If anything, popularity will grow over time. Societal structues will probably not change significantly over the next 10 years (or after that) but will continue in its current trends.
As technology advances and the percentage of the population which grew up on/with the internet grows (older generations being replaced by them), social isolation will increase as well. Not to say that social isolation is the only, or even the biggest reason for vtubers being popular, but it plays a role.

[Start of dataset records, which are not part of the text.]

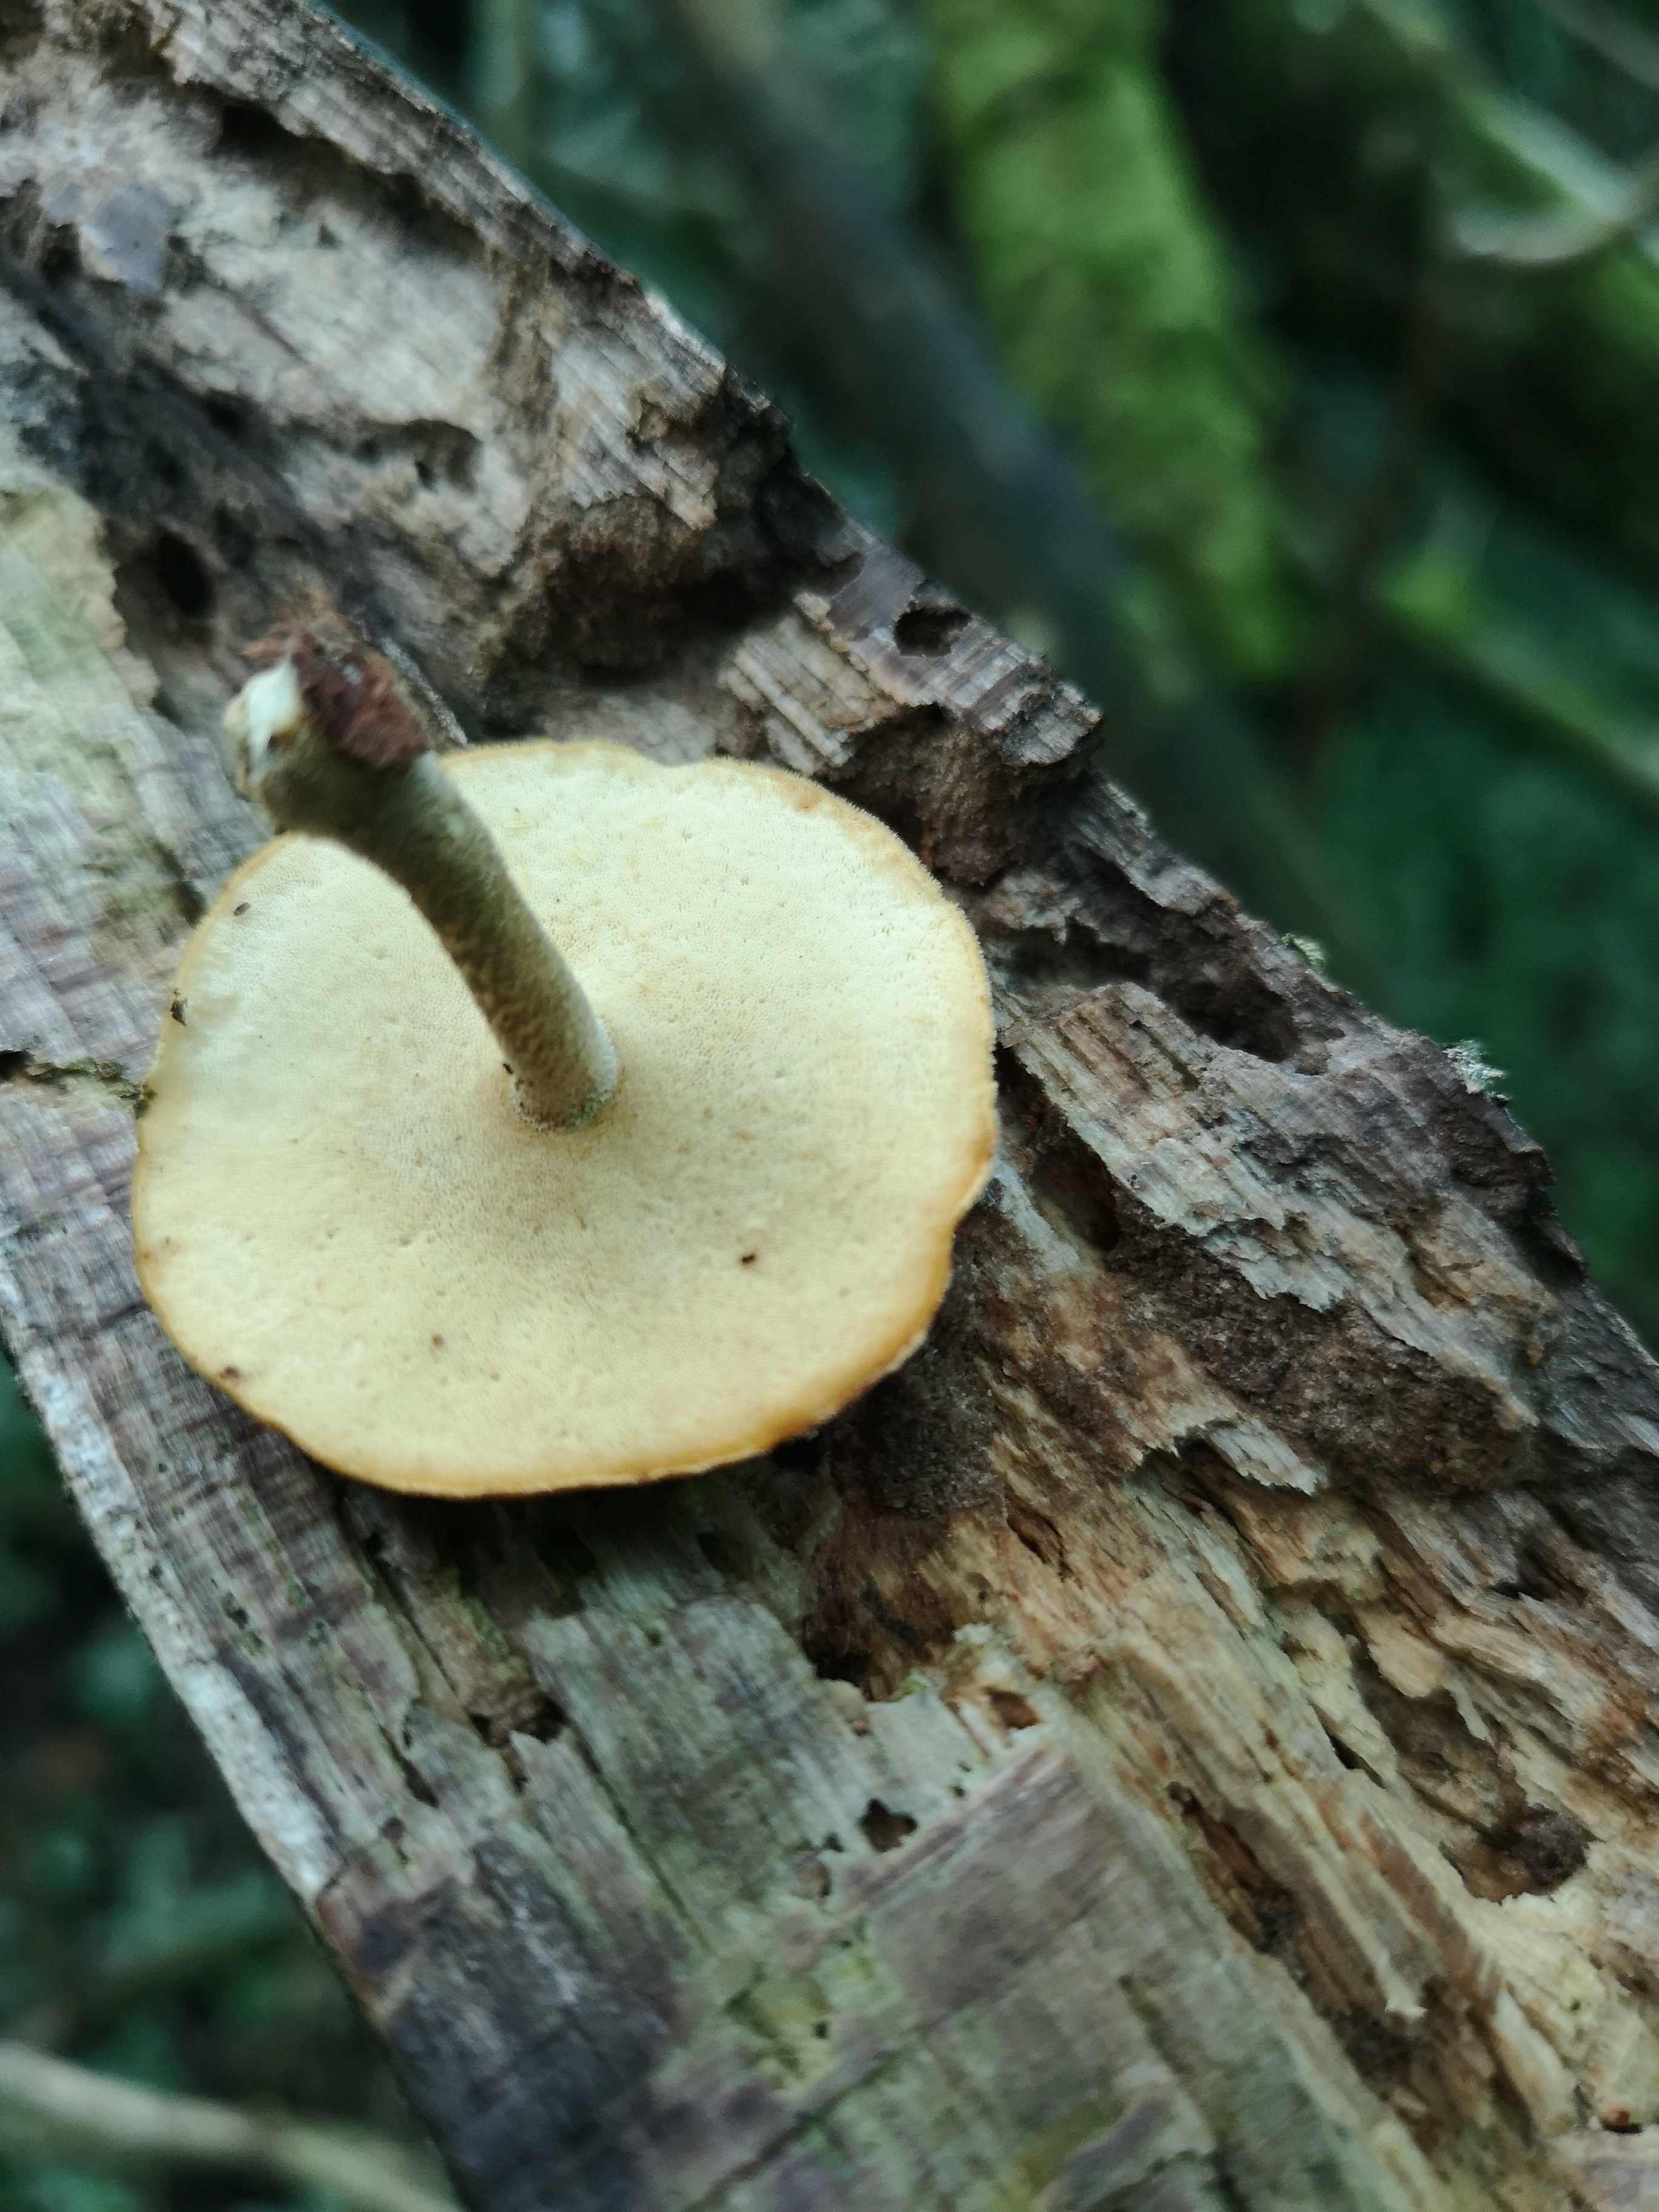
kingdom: Fungi
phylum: Basidiomycota
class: Agaricomycetes
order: Polyporales
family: Polyporaceae
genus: Cerioporus
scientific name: Cerioporus varius
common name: foranderlig stilkporesvamp
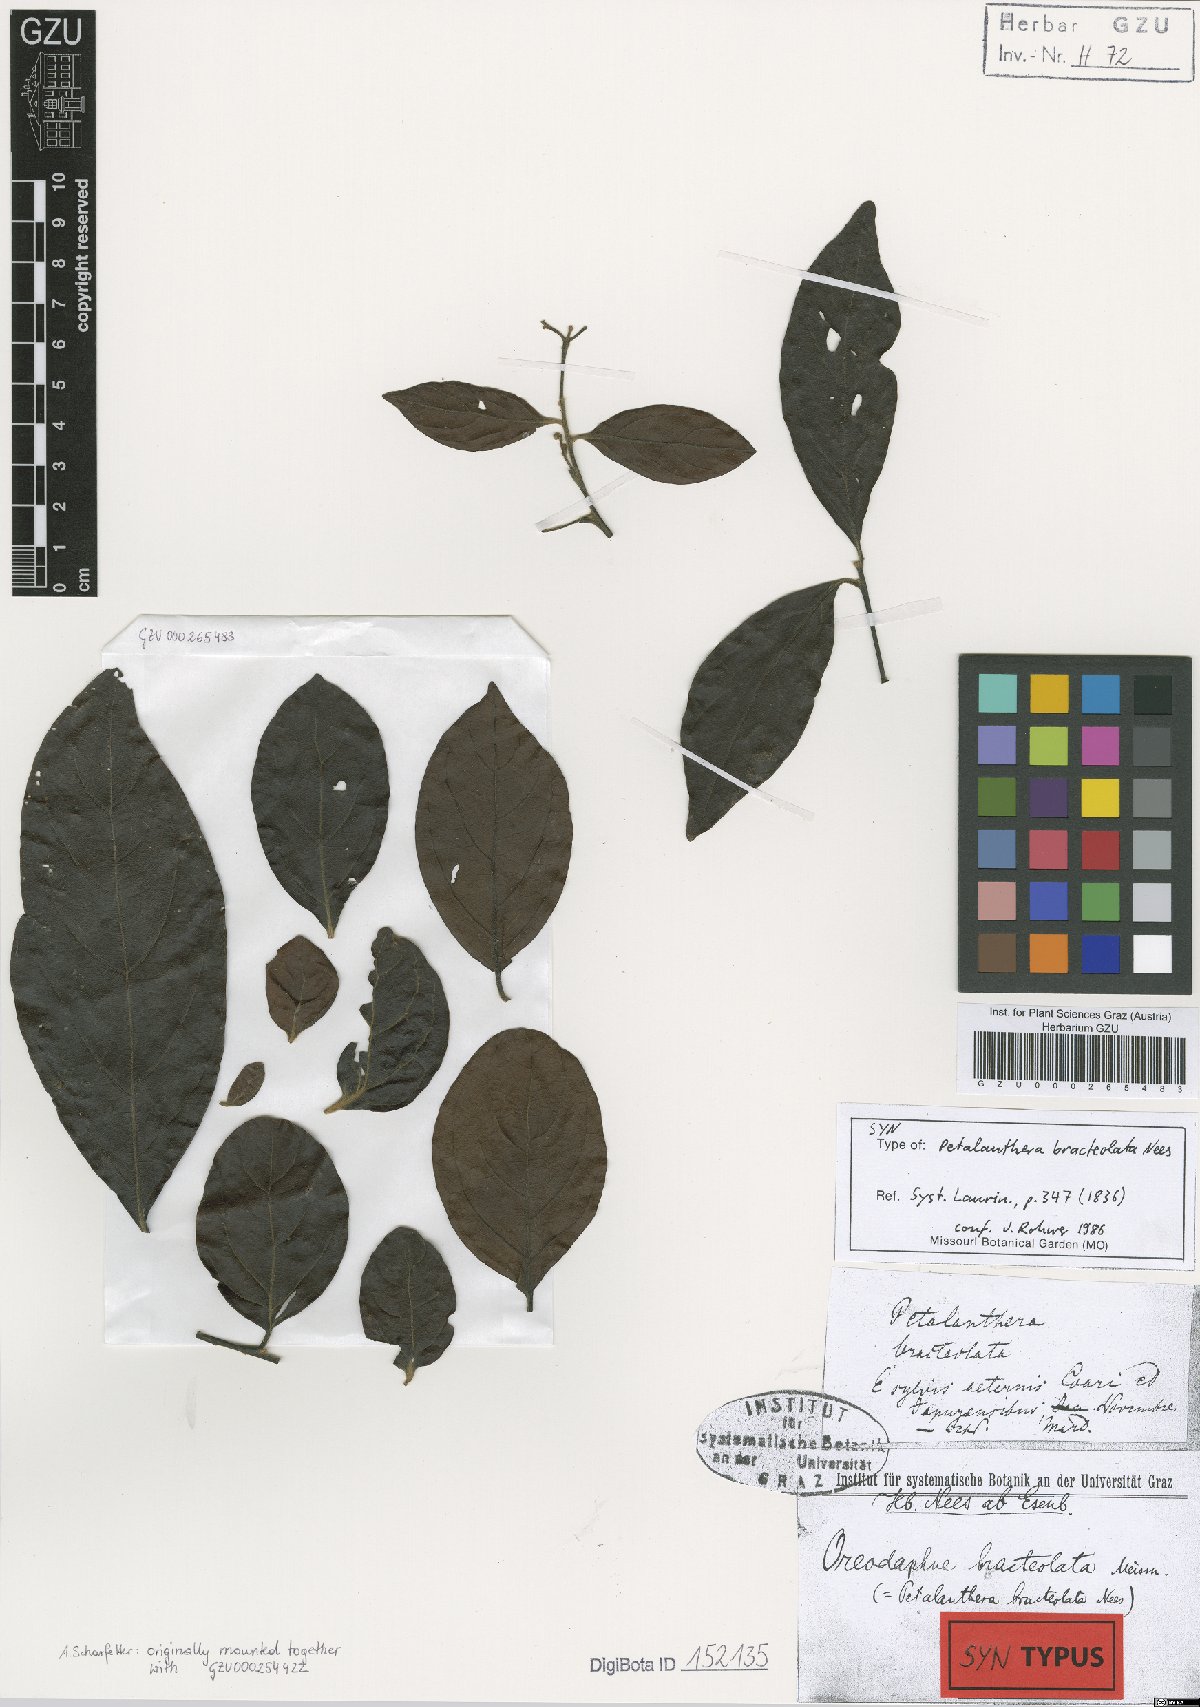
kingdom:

Also, the "anime aesthetic" is becoming more and more acceptable and mainstream, younger children grow up with it and it will become more normalized than it ever before (I go to school and the amount of of kids I see who draw or wear anything related to anime or anime-like games has drastically increased just over the course of my school career, and i live in germany, where the progression of anime becoming mainstream is still miles behind the situation in the US). I can see vtubers integrate into the larger network of internet content creation even further, as it is already doing right now. I expect, as the novelty wears off, it will soon be nothing more than another part of internet entertainment and not be distinguished siginificantly from normal youtubing/streaming.
Quantity of Vtubing will undoubtedly increase, I'm not sure about quality though (apart from the technological progress, take look at Kson's model when she looks to the side to see a small part of what awaits). As there are many terrible youtubers, there will be many terrible vtubers, scandals and drama, but a reasonable portion of genuinely good vtubers will most likely always exist. A model like Hololive has shown to be continously effective, so I think apart from innovation in the field, original sturctures will remain beside them.